31 de diciembre de 2020 1

Lo que dan los votos

(Por Zortzigarrentzale) –

En un programa televisivo, de los muchos en que hoy se ataca a la monarquía, un participante repetía una y otra vez que a don Felipe y a don Juan Carlos “no les ha votado nadie”. Este mismo argumento se viene repitiendo en otros programas y en medios escritos.

El argumento nace del mítico “Contrato social” de Rousseau: el fundamento de las leyes es la voluntad del ciudadano. En lo que respecta a la persona que ejerce el poder también es la voluntad del ciudadano la que concede tal facultad al gobernante.

Estas falacias han sido rebatidas miles de veces.

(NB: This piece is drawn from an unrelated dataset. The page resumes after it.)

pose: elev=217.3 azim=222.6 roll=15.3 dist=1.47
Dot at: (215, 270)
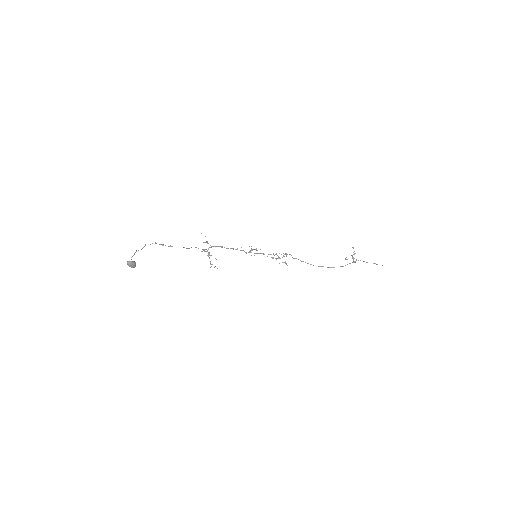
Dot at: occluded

Por eso nos limitaremos a dejar claro que no son más que eso: falacias.

Los votos no dan poder. Simplemente designan quien ha de ejercerlo. El sistema de votación es eficaz en grupos de pocos miembros en los que todos se conocen. En las comunidades religiosas las elecciones han sido práctica desde su fundación. En la película que narraba el martirio de las carmelitas de Compiegne, el revolucionario que dirigía su apresamiento se maravillaba de que en el convento hubiera instrumentos para realizar la elección de los cargos.

Ningún defensor del sistema republicano osará sostener que los votos otorgan al elegido las virtudes y cualidades necesarias para gobernar bien. Lo que afirman es que los ciudadanos eligen al que ostenta tales dones. Pero saber quien está dotado de los mismos es imposible cuando se trata de elegir al jefe de un estado. De ahí que la sucesión dentro de una familia, que es la práctica de la monarquía, proporciones gobernantes más aptos que la república. La historia está para demostrarlo.

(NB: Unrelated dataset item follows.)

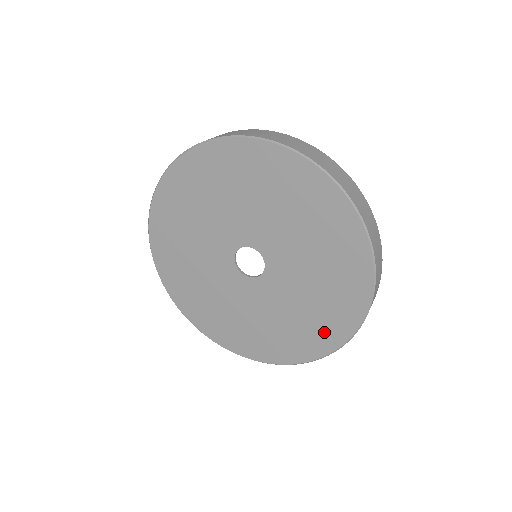
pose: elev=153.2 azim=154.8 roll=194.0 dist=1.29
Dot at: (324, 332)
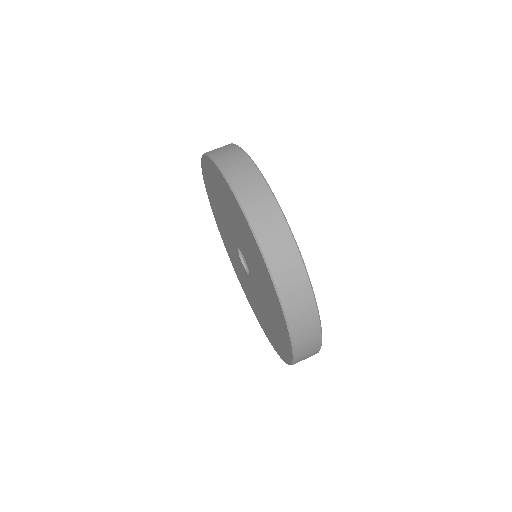
Dot at: (274, 341)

Se repite, y es verdad, que a don Juan Carlos lo puso Franco. Pero no creemos que Franco pensara que con su acción confería a don Juan Carlos el derecho a gobernar y los dones necesarios para ello. Se limitó a designar el sistema que le parecía mejor para el futuro de España. Aunque se equivocase de la manera más rotunda.

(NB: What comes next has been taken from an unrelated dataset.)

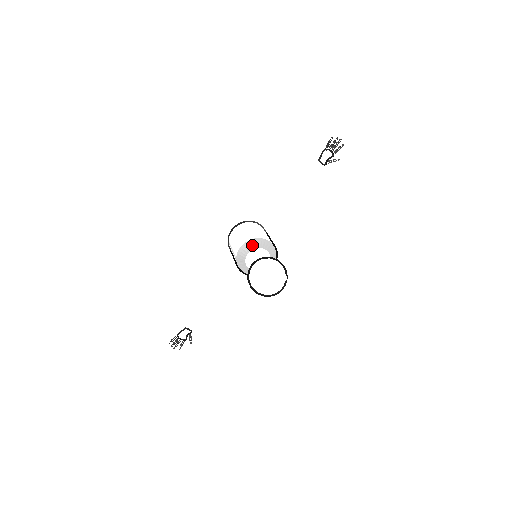
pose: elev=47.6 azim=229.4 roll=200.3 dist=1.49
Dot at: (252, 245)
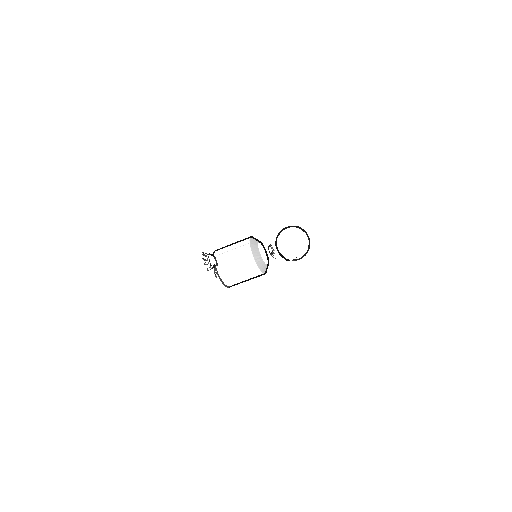
Dot at: occluded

La familia que encabezó doña Isabel, has sido un elemento del que se ha servido la Revolución para deshacer España. La docilidad con que ésta abandonó España en1868, entregándola a la Revolución, tuvo su réplica en la de don Alfonso, en 1931, escapando por Cartagena.

Por eso entregar España a la misma familia constituyó un error, cuyas consecuencias las estamos pagando ahora. Cuando veíamos que a don Juan Carlos se le preparaba para suceder, y que muchos españoles confiaban en tal educación, pensábamos: “Es imposible que de un lobezno se obtenga un mastín por mucho que se le adiestre para ello”.

Cierto es que Franco cerró el paso a don Juan. Y confió en el hijo. Pero no advertía que el peligro no estaba en las personas, sino en la familia. Y de nada servía rechazar al uno si el aceptado pertenecía a la misma familia.

Hoy los medios de comunicación nos informan con profusión de la detestable conducta de don Juan Carlos. Desde que ha comenzado la campaña hemos manifestado nuestra extrañeza a que la vituperable conducta salga hoy a relucir y no se la pusiera coto cuando hubo posibilidad de hacerlo.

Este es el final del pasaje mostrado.